Source:
In this distinct and separate existence of the judicial power in a peculiar body of men, nominated indeed, but not removable at pleasure, by the Crown, consists one main preservation of public liberty; which cannot subsist long in any state, unless the administration of common justice be in some degree separated from both the legislative and also form the executive power. Were it joined with the legislative, the life, liberty, and property of the subject would be in the hands of arbitrary judges, whose decisions would be then regulated only by their own opinion, and not by any fundamental principles of law; which though legislatures may depart from them, yet judges are bound to observe.
Sir William Blackstone, Commentaries on the Laws of England, London, 1765, I p. 44 & p. 269 (Hayek p.173 & fn#85, p. 468)

(d) Edmond Burke, 1766
It would be hard to point to any error more truly subversive of all order and beauty, of all the peace and happiness, of human society, than the position, that any body of men have a right to make what laws they please; or that Laws can derive any authority from their institutions merely and independent of the subject matter. No arguments of policy, reason of State, or preservation of the Constitution, can be pleaded in favor of such a practice. ... All human Law are, properly speaking, only declamatory; they may alter the mode of application, but have no power over the substance of original justice.
Edmond Burke, Tracks Relative to the Laws against Popery in Ireland, Works, IX, p. 350 (Hayek fn#6, p. 458)

(e) Letters of Junius (1772) Letter 47
The government of England is a government of law. We betray ourselves, we contradict the spirit of our laws, and we shake the whole system of English jurisprudence, whenever we in trust a discretionary power over the life, liberty, of fortune of the subject, to any man, or set of men whatsoever upon the presumption that it will not be abused. (Hayek fn#84, p. 468)

A08. The rule of Law was recognized by the international legal expert J. S. de Lolme, in 1784:

The most characteristic circumstance of the English government, and the most pointed proof that can be given of the true freedom which is the consequence of its fame (that in England) all the individual’s actions are suppose to be lawful, till that law is pointed out which makes them otherwise. ... That foundation of that law principle, or doctrine, which confines the exertion of the power of the government to such cases only as expressed by a law in being ... it has appeared by the event, that the very extraordinary restrictions upon government authority we are alluding to, and its execution, are no more than what the intrinsic situation of things, and the strength of the constitution, can bear.
J. S. de Lolme, The English Constitution, 1784, (new ed. London, 1800), pp. 436-441 (Hayek fn#84, p. 467)

A section of a data file:
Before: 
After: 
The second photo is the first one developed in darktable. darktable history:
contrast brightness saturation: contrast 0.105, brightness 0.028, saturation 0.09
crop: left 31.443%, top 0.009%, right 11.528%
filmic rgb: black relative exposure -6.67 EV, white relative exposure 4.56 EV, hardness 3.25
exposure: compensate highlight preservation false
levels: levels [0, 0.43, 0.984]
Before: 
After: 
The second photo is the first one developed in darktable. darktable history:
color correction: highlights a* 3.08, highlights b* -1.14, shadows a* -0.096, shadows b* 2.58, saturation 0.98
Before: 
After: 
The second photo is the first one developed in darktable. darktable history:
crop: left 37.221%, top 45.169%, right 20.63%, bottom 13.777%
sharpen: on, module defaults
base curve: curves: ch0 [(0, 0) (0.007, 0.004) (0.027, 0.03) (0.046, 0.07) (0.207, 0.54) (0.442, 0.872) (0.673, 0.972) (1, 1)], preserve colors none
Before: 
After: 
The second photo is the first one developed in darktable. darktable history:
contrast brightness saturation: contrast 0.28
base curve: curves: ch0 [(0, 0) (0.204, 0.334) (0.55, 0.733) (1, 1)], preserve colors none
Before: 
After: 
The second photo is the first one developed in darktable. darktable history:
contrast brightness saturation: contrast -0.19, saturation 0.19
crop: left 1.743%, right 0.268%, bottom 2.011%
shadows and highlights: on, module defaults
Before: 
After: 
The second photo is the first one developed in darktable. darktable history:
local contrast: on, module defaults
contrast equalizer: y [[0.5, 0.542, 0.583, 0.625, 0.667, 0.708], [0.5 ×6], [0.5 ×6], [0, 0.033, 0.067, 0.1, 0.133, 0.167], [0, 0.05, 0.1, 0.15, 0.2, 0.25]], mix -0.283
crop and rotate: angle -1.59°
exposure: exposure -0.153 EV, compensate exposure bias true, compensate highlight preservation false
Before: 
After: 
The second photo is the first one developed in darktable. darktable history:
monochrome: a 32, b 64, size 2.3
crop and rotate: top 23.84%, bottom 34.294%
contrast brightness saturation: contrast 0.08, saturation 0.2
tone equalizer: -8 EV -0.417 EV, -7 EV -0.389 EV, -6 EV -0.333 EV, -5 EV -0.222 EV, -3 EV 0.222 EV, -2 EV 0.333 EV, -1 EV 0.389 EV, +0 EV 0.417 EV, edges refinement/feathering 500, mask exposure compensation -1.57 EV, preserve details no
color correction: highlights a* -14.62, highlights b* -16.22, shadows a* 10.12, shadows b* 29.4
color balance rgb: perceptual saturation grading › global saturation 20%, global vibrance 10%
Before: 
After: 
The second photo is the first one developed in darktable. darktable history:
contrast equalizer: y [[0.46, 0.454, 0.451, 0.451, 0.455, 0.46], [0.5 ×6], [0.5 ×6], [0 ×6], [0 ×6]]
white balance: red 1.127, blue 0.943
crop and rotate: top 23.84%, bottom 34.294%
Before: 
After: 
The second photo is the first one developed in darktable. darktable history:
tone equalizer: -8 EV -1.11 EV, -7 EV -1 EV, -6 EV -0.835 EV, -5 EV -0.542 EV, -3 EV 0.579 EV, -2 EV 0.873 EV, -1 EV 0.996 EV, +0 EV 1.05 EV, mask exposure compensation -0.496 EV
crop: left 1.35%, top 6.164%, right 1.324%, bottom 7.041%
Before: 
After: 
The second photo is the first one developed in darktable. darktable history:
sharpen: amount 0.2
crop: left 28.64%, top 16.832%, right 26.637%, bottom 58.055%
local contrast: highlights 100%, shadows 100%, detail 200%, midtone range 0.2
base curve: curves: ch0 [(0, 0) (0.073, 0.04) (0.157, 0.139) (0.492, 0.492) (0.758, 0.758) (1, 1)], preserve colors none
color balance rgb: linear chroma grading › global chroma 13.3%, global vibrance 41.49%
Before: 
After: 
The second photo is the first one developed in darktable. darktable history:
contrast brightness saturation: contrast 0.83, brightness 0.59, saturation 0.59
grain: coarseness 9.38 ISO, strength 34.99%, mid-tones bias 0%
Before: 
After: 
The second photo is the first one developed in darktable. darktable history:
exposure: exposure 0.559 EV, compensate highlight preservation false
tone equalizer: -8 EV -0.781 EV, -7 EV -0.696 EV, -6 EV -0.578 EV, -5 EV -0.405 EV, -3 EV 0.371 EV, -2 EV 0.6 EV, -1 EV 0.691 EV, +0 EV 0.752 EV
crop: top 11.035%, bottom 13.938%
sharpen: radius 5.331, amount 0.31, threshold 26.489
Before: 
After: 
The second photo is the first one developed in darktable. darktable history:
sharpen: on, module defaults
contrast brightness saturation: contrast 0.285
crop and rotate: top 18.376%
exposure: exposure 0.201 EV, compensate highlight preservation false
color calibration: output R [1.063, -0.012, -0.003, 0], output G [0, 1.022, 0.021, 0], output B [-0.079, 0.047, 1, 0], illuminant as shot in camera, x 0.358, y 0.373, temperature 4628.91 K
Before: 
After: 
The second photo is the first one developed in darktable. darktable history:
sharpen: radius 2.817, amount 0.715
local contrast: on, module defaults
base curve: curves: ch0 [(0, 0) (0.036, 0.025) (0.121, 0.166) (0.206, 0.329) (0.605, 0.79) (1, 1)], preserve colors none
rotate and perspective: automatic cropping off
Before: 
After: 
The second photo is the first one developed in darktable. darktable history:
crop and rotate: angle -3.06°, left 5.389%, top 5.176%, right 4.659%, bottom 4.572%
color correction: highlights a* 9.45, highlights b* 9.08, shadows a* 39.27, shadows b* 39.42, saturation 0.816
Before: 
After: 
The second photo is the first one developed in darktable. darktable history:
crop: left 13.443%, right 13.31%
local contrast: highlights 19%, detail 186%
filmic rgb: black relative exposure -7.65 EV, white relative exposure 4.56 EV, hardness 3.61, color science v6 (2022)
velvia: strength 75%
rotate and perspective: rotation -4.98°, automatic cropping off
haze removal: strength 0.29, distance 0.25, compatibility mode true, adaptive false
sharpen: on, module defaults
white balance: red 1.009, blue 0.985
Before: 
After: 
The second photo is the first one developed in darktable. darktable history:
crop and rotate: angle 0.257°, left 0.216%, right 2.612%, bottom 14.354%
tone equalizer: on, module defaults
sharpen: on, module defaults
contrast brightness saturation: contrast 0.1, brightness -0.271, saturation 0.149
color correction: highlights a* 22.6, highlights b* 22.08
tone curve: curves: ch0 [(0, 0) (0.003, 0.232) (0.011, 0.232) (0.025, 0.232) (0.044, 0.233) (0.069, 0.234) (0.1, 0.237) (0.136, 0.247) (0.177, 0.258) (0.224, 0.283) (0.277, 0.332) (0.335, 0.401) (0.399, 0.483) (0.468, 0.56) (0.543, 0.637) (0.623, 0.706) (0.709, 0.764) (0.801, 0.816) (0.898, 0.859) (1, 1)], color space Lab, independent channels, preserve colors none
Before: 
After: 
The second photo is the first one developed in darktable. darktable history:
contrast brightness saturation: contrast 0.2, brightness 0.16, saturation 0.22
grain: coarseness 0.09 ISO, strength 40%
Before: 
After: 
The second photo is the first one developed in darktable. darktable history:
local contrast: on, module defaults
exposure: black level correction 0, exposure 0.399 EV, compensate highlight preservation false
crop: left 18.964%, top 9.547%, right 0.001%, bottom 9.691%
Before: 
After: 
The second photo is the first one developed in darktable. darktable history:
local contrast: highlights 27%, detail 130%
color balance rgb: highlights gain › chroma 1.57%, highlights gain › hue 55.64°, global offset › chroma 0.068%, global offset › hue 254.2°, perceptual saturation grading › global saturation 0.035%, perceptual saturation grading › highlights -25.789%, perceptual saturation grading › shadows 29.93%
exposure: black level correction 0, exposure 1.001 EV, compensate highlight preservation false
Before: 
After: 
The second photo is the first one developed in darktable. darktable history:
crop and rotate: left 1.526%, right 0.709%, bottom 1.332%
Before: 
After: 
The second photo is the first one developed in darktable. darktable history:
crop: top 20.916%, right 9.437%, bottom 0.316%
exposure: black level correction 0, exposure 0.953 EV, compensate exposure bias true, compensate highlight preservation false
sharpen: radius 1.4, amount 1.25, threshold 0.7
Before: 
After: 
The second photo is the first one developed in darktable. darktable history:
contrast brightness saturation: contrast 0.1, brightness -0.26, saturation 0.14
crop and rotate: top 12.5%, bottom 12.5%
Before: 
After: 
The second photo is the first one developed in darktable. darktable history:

Tasks to carry out:
1. From the quotations on the rule of law, set down word for word the passage starting with "(d) Edmond Burke, 1766" and going on through "of original justice.".
2. Supply the next part of the quotations on the rule of law, picking up after their final line.

Answers for the exercise:
1.
(d) Edmond Burke, 1766
It would be hard to point to any error more truly subversive of all order and beauty, of all the peace and happiness, of human society, than the position, that any body of men have a right to make what laws they please; or that Laws can derive any authority from their institutions merely and independent of the subject matter. No arguments of policy, reason of State, or preservation of the Constitution, can be pleaded in favor of such a practice. ... All human Law are, properly speaking, only declamatory; they may alter the mode of application, but have no power over the substance of original justice.

2.
A09. As acknowledged by Lord Acton at the time of Canadian Confederation the Rule of Law was firmly established:

I should have wished, in order that my address might not break off without a meaning or a moral, to relate by whom, and in what connection the true law of the formation of free states was recognized, and how that discovery, closely akin to those which, under the names of development, evolution, and continuity have given a new and deeper method to other sciences, solved the ancient problem between stability and change, and determined the authority of tradition on the progress of thought; how that theory, which Sir James Mackintosh expressed by saying that Constitutions are not made, but grow, the theory that custom and the national qualities of the governed, and not the will of the government, are the makers of the law, ... .
Lord John Emerich Edward Dalberg Acton, The History of Freedom in Christianity, An Address Delivered to the Members of the Bridgnorth Institute, 28 May 1877

A10. Thus A.V. Dicey could say this of the meaning of the ‘Rule of Law’ in 1915:

The supremacy of the rule of law (is) the security given under the
English constitution to the rights of individuals ... . (p. 180)

When we say that the supremacy of the rule of law is a characteristic of the English constitution , we generally include under one expression at least three distinct though kindred conceptions. (p. 183)

(1) The rule of law means in the first place, the absolute supremacy or predominance of regular law as opposed to the influence of arbitrary power, and excludes the existence of arbitrariness, of prerogative, or even wide discretionary power on the part of government. Englishmen are ruled by law, and by the law alone; a man may be punished for a breach of the law, but he can be punished for nothing else. (p. 198)

(2) In the second, it means equality before the law, or the equal subjugation of all classes to the ordinary laws of the land administered by the ordinary Law Courts; the “rule of law’ in this sense excludes the idea of any exemption of officials or others from the duty of obedience to the law which governs other citizens ... . (p. 198)

(3) the “rule of law” may be used as a formula for expressing the fact that with us the law of the constitution, the rules which in foreign countries naturally form part of the constitutional code, are not the source but the consequence of the rights of individuals, as defined and enforced by the Courts. (p. 198)

We may say that the constitution is pervaded by the rule of law on the ground that the general principles of the constitution (as for example the right to personal liberty, or the right of public meeting) are with us the result of judicial decisions determining the rights of private persons in particular cases brought before the Courts; (p. 191)

Parliamentary declarations of the law such as the Petition of Right and the Bill of Rights have a certain affinity to judicial decisions. (p.191 fn)

The constitution being based on the rule of law, the suspension of the constitution, as so far as such a thing could be conceived possible, would mean noting less than a revolution. (p. 197)

Albert Venn Dicey, Introduction to the Study of the Law of the Constitution, 8th edition, MacMillan & Co., London, 1915 (first published 1885)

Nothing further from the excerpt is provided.